Suivons donc en confiance Fatima, sérieuse lycéenne de 17 ans, habitant en banlieue au sein d’une famille aimante, de la fin d’une scolarité réussie à son installation à Paris pour des études de philosophie, durant une année de bouleversements intérieurs, dans la tension suscitée en elle par l’émergence inattendue d’un désir homosexuel et l’expérience d’une différence a priori incompatible avec sa foi religieuse.
Sur les chemins accidentés et inattendus du désir
Au plus près de son héroïne, incarnée par une supposée débutante, Nadia Meliti, port de reine, talent magnétique, la cinéaste emprunte les mêmes voies qu’elle ; des voies, tantôt joyeuses tantôt dérangeantes, de la croyance à la souffrance, des désirs naissants, des emballements sensuels à l’élan amoureux jusqu’aux failles persistantes.
Au fur et à mesure que s’ouvrent de nouveaux horizons, des jours incertains en pleine lumière à l’or et aux rouges des nuits incandescentes, La Petite Dernière nous offre, dans la justesse constante et les pointes de lyrisme de sa mise en scène, le très beau portrait sensible d’une jeune femme, habitée par la soif de ‘vivre sa vie’. Il ne s’agit pas seulement du chemin d’apprentissage d’une jeune musulmane dans le trouble de son attirance pour les femmes et la difficile transgression des tabous religieux et sociaux.
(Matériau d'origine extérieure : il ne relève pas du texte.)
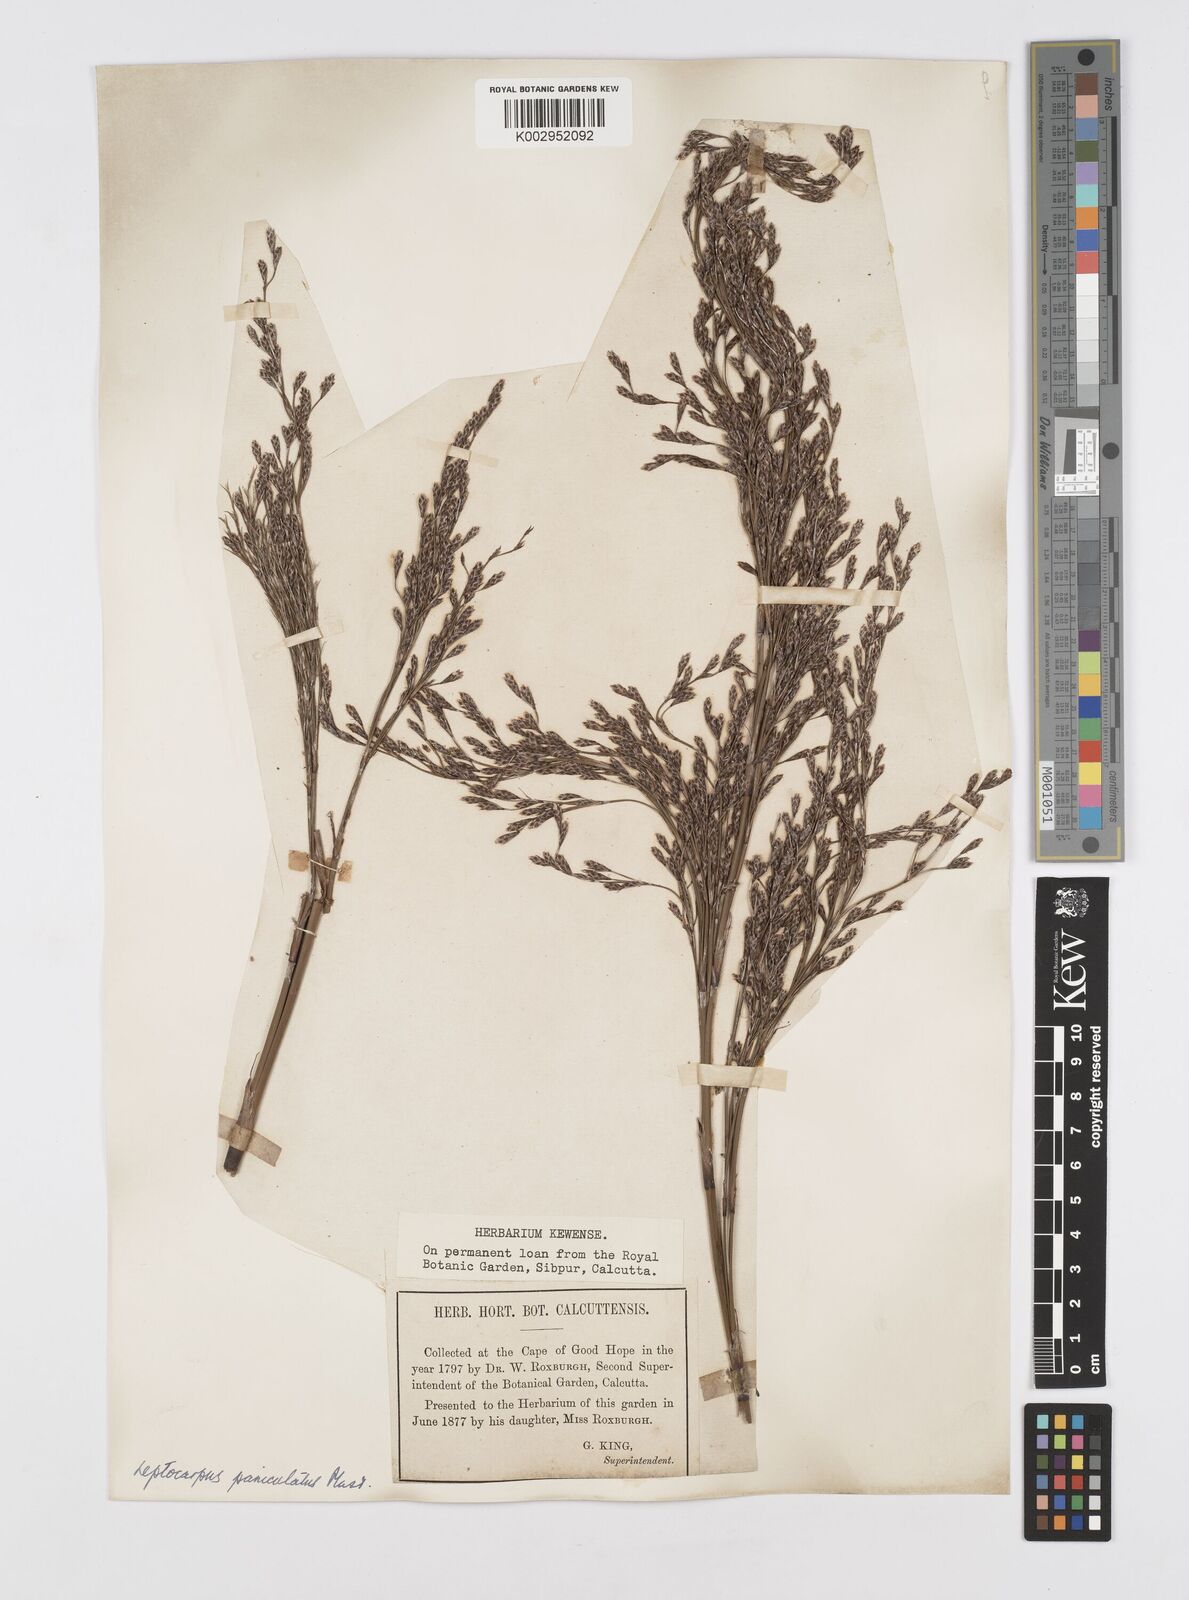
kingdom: Plantae
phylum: Tracheophyta
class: Liliopsida
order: Poales
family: Restionaceae
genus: Restio
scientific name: Restio paniculatus
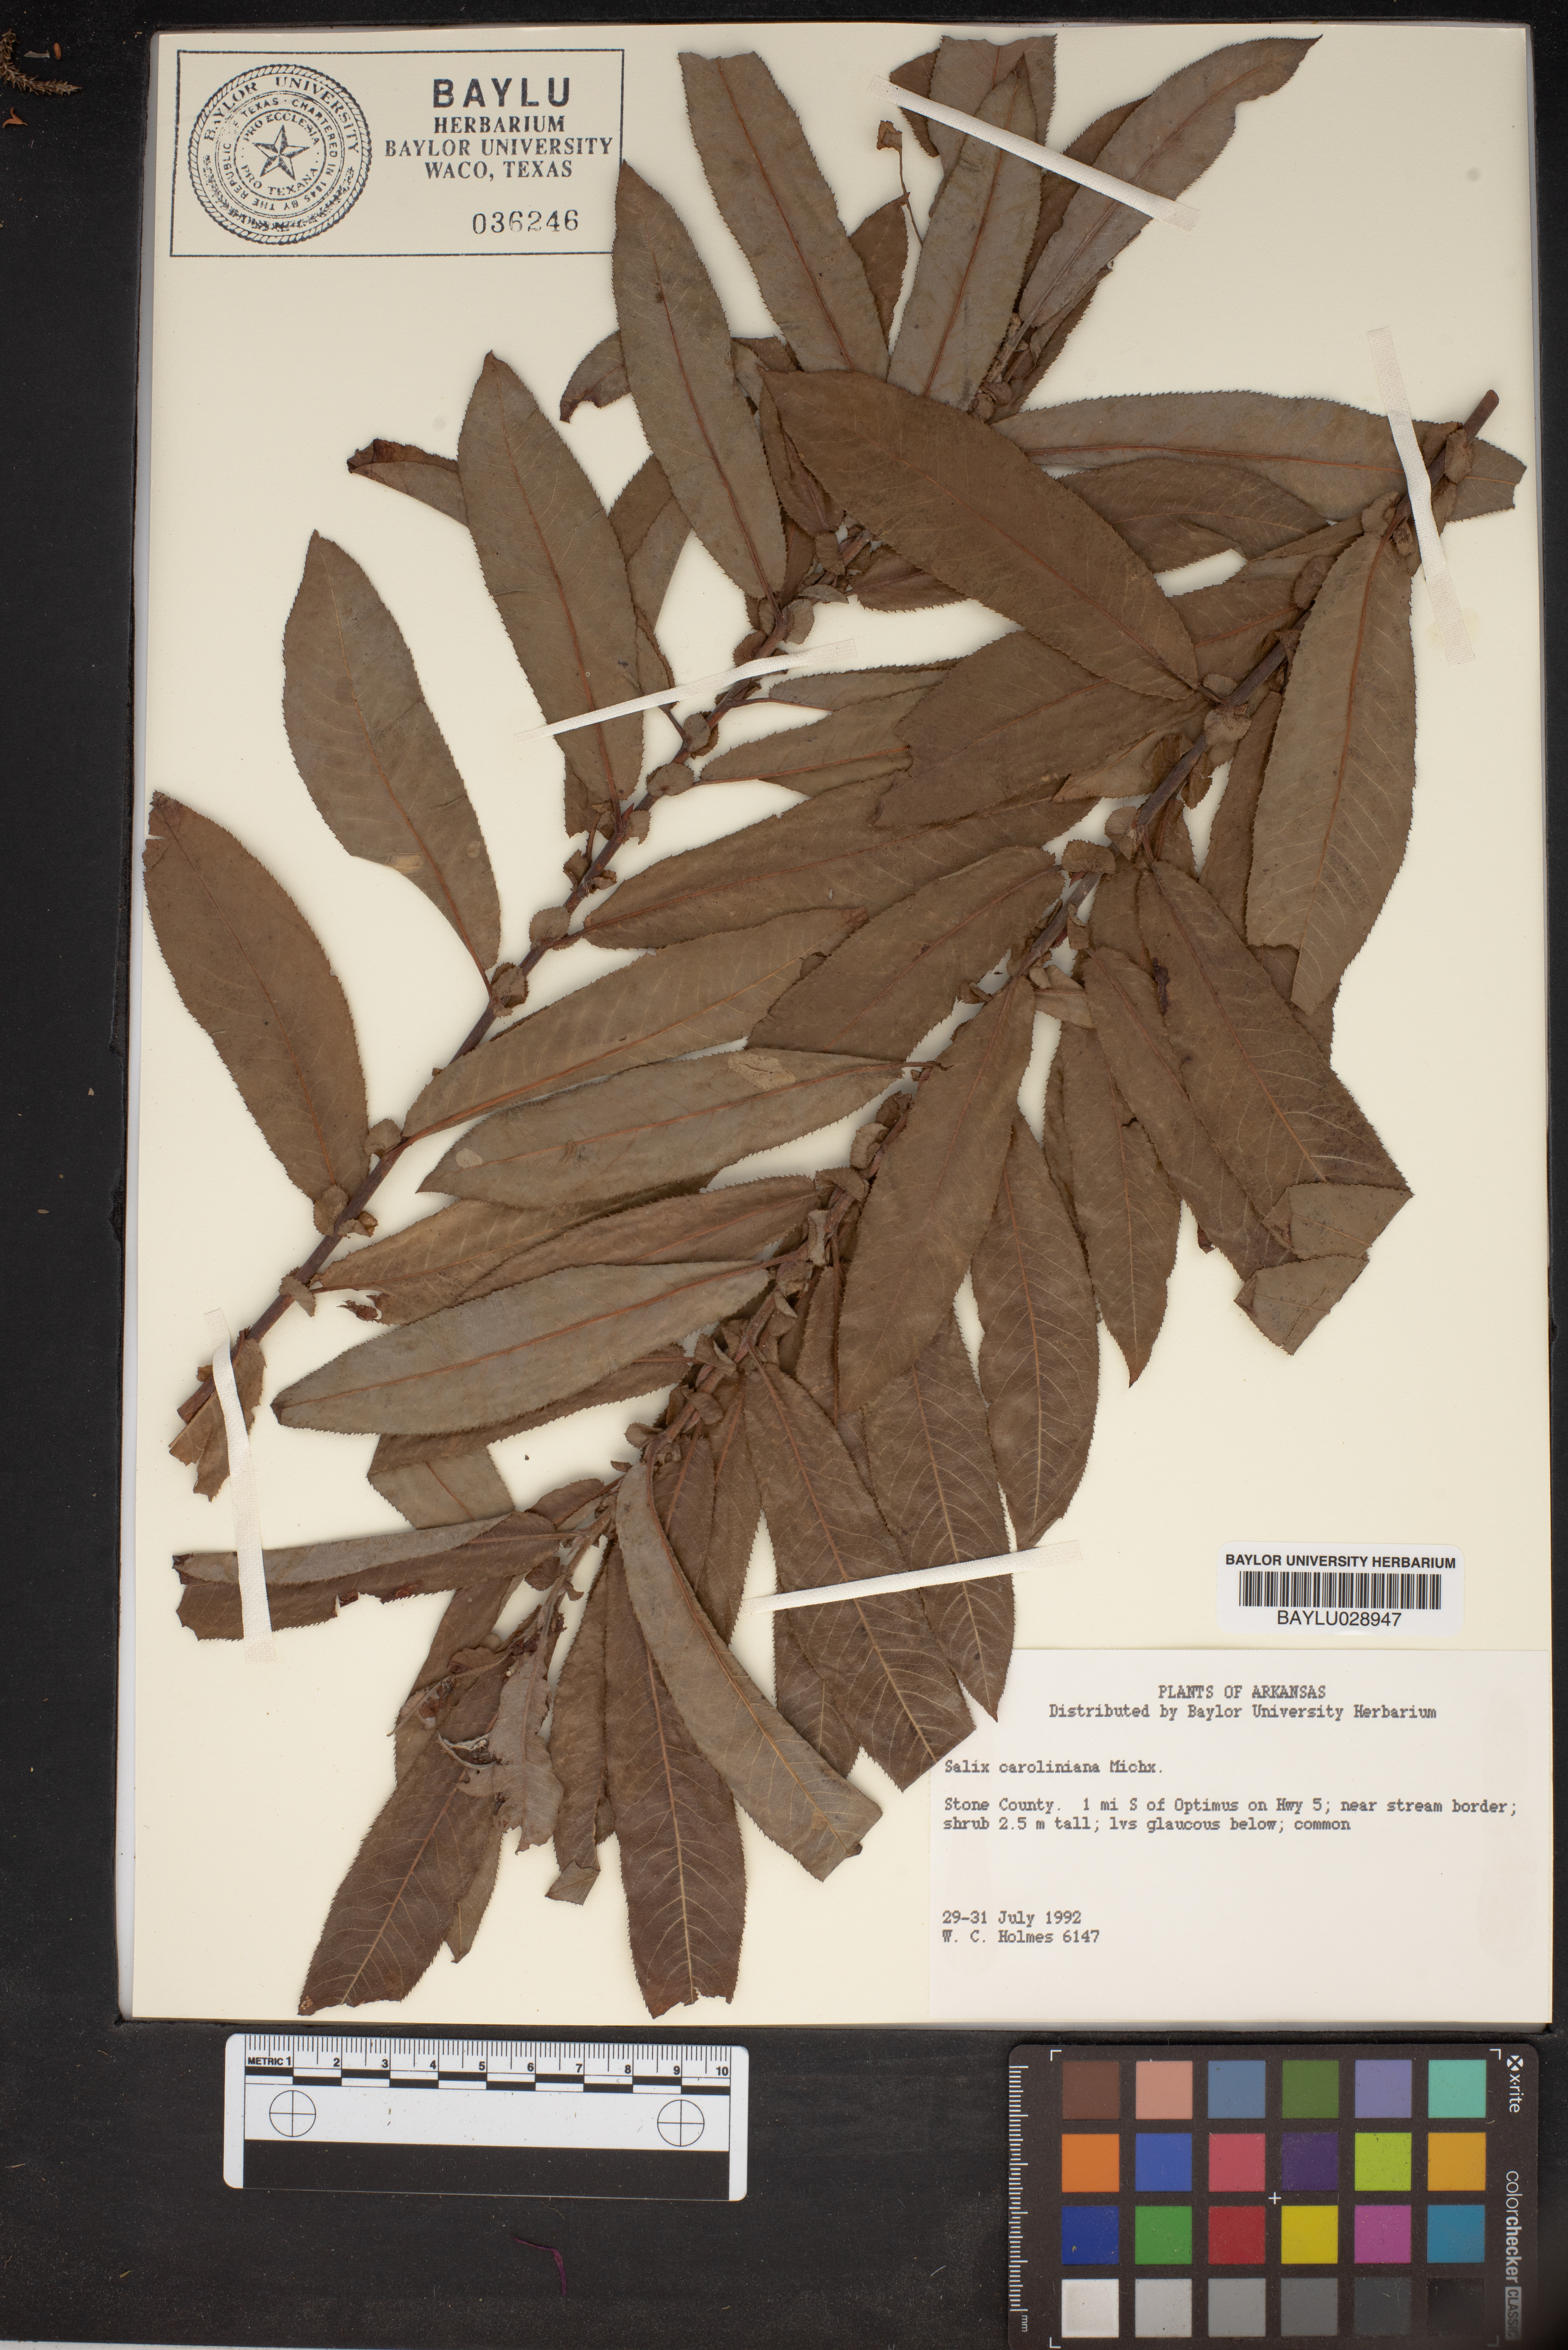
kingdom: Plantae
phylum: Tracheophyta
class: Magnoliopsida
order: Malpighiales
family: Salicaceae
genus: Salix
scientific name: Salix caroliniana
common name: Carolina willow
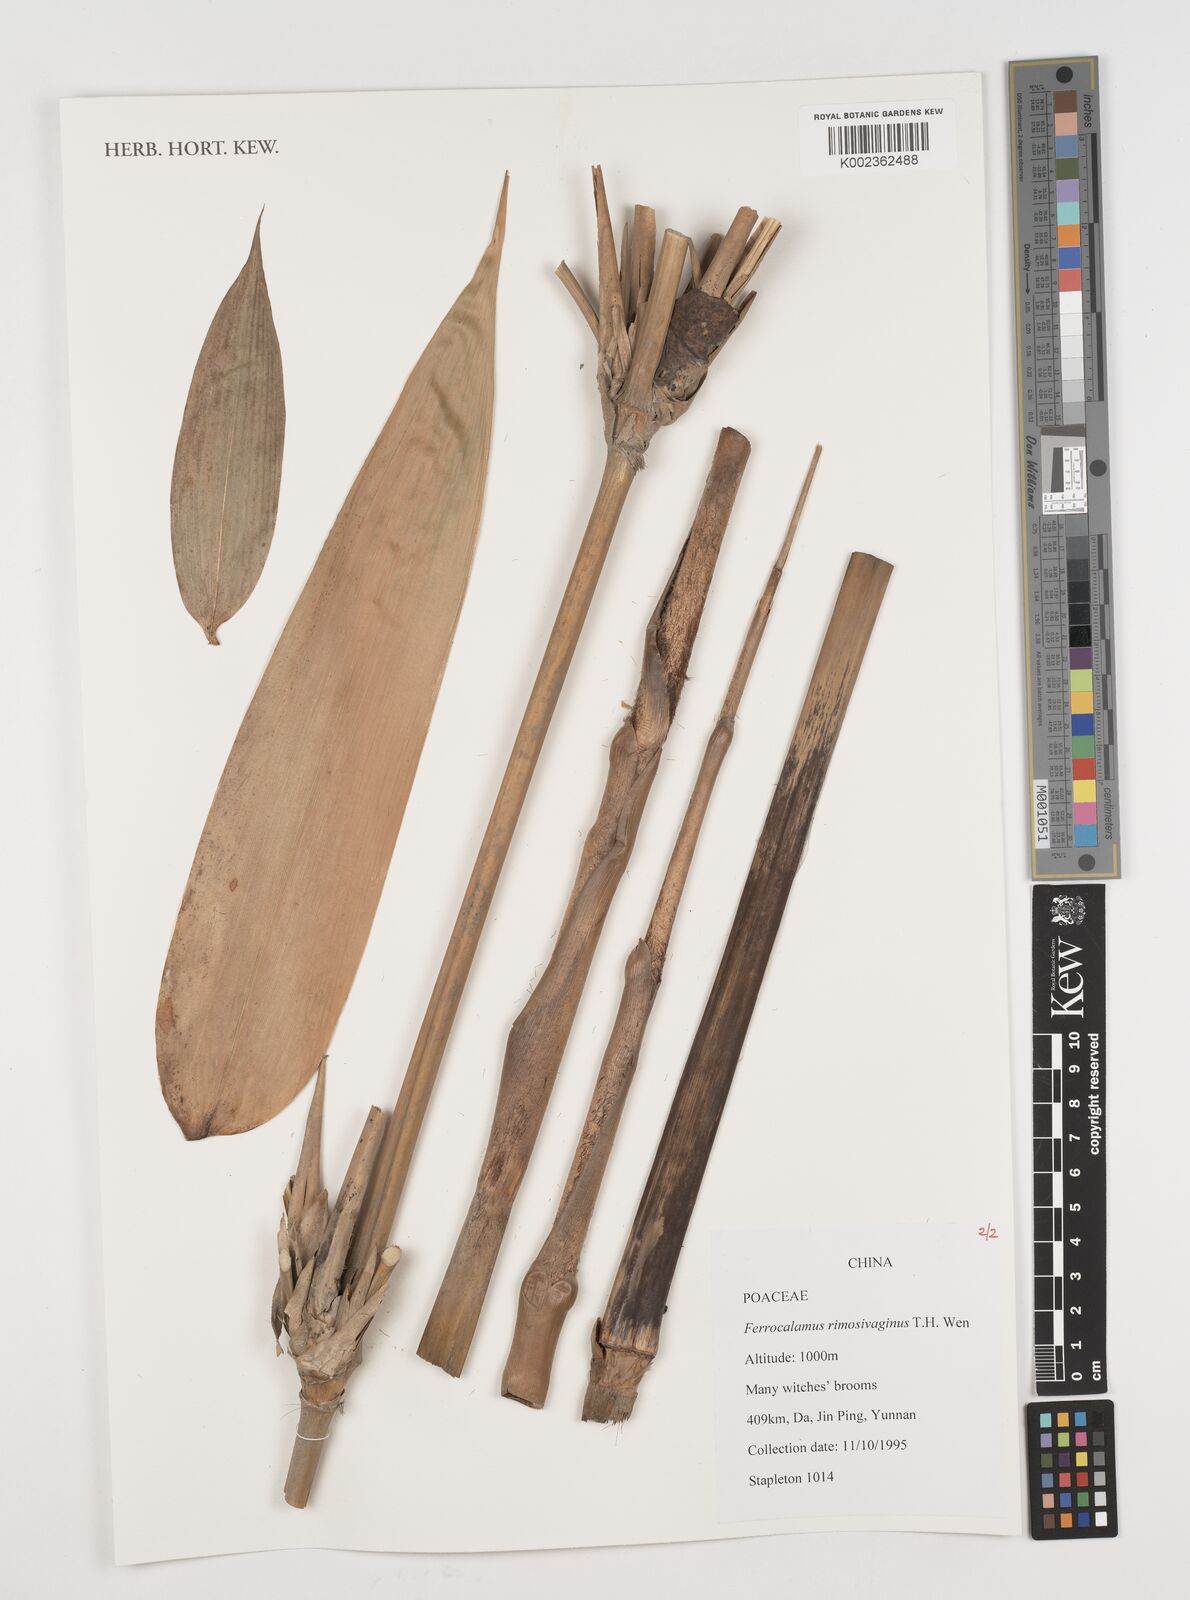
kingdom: Plantae
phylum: Tracheophyta
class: Liliopsida
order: Poales
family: Poaceae
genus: Ferrocalamus
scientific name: Ferrocalamus rimosivaginus
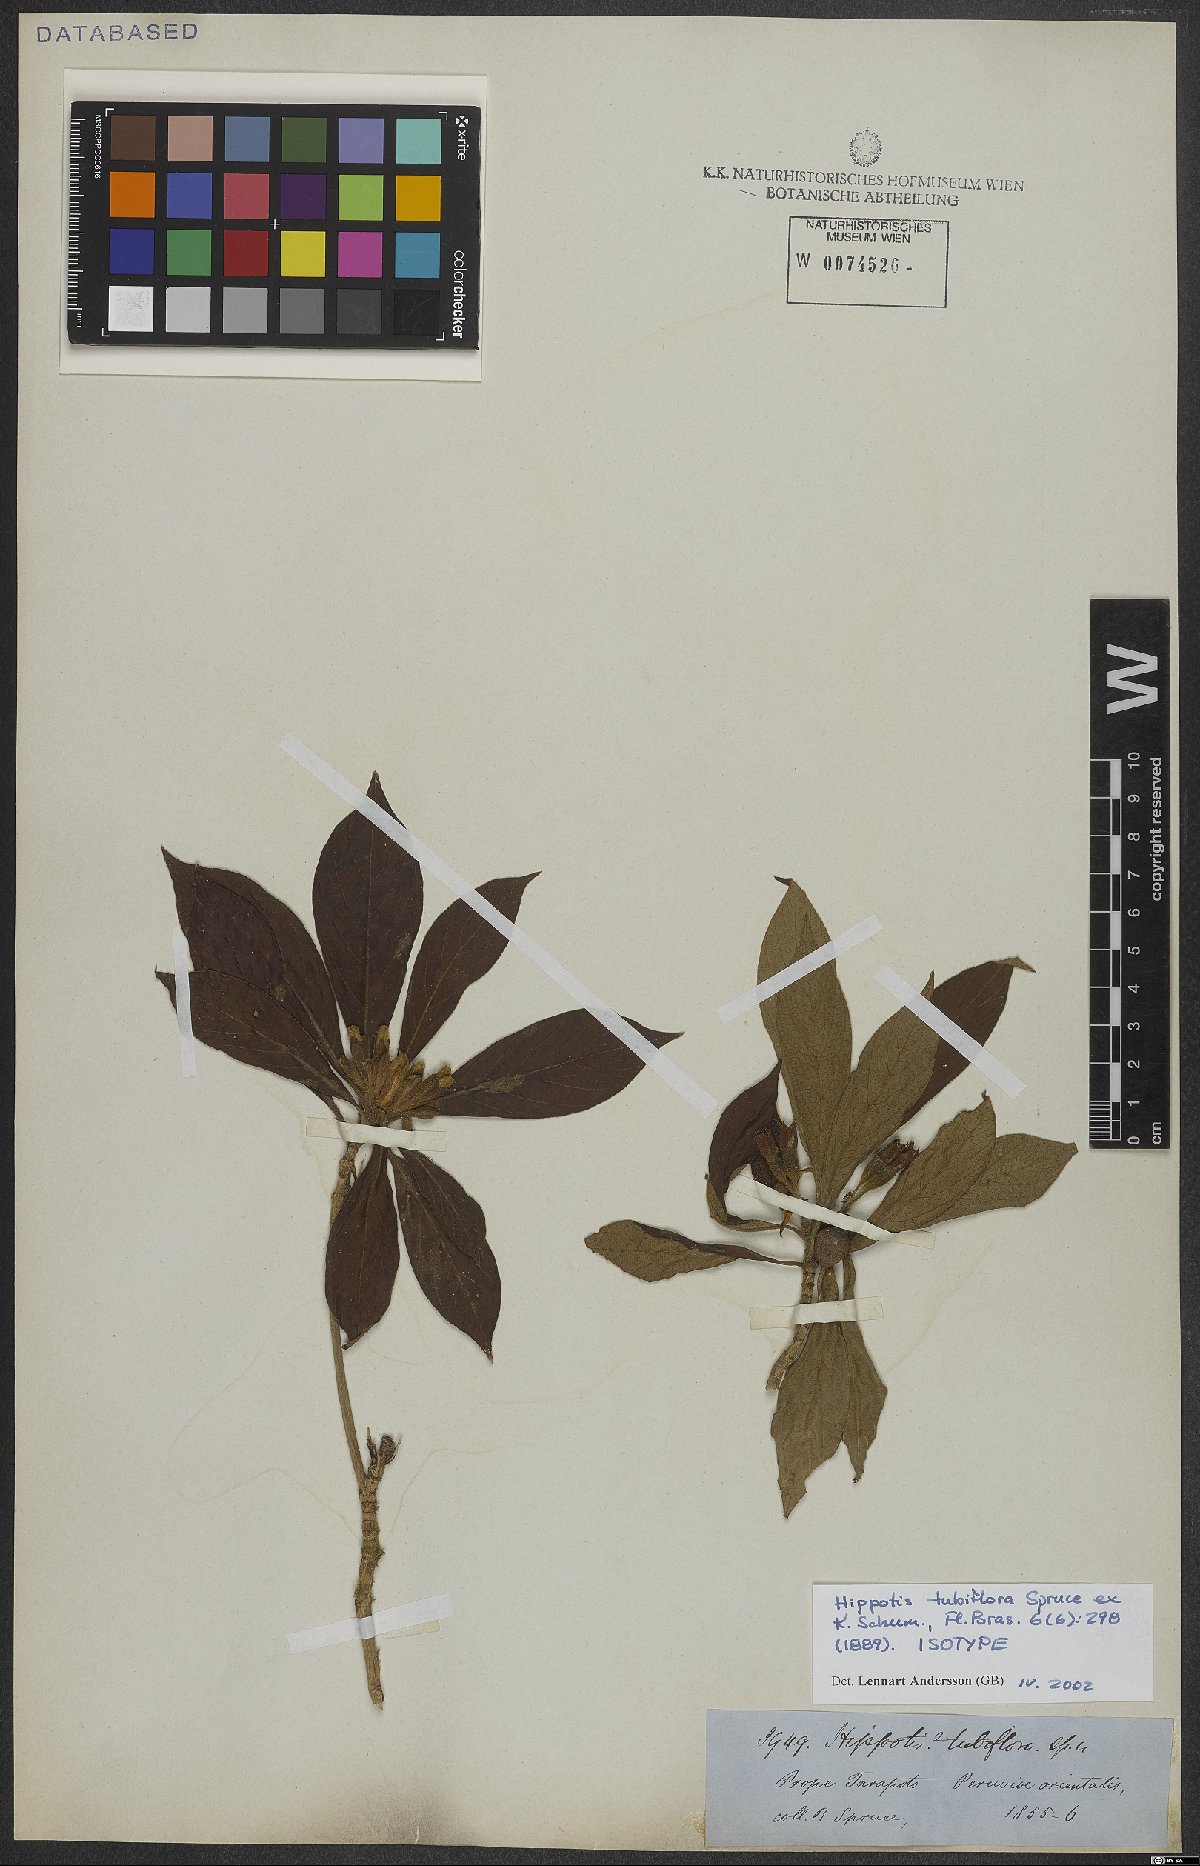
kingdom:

Vivre sa vie, être digne de ce qui arrive
A travers les tâtonnements, les tentations, les reculs et les avancées de sa protagoniste en pleine mue, La Petite Dernière nous conduit à découvrir une autre dimension de l’existence à laquelle Fatima finit par s’abandonner, à bras ouverts et le corps offert. Et c’est aussi une histoire de souffle pour celle qui se surprend à tressaillir au contact de la main de Ji-Na (Ji-Min Parker, formidable comédienne) lors d’une séance de respiration destinée à domestiquer son asthme ; un séisme intime prélude à une attirance sexuelle et amoureuse aux conséquences insoupçonnées.
En jeune femme d’aujourd’hui, Fatima traverse sous nos yeux les épreuves initiatiques menant progressivement à se connaître, s’accepter, apprendre des autres. Aimer. Etre digne de ce qui arrive. Et la fiction vibrante, dans sa familiarité avec notre vulnérabilité et notre humanité, nous regarde.
En ces temps de violence et d’intolérance sans grande transcendance, ne boudons pas ce plaisir rare.
La Petite Dernière de Hafsia Herzi nous propose in fine de partager la fragilité d’un parcours d’émancipation féminine à la grâce miraculeuse.
Samra Bonvoisin
La Petite Dernière, film de Hafsia Herzi ; librement inspiré du livre éponyme de l’écrivaine Fatima Daas – sortie le 22 octobre 2025 – Festivals : Prix d’interprétation féminine pour Nadia Meliti, Queer Palm, Cannes 2025 ; Locarno 2025.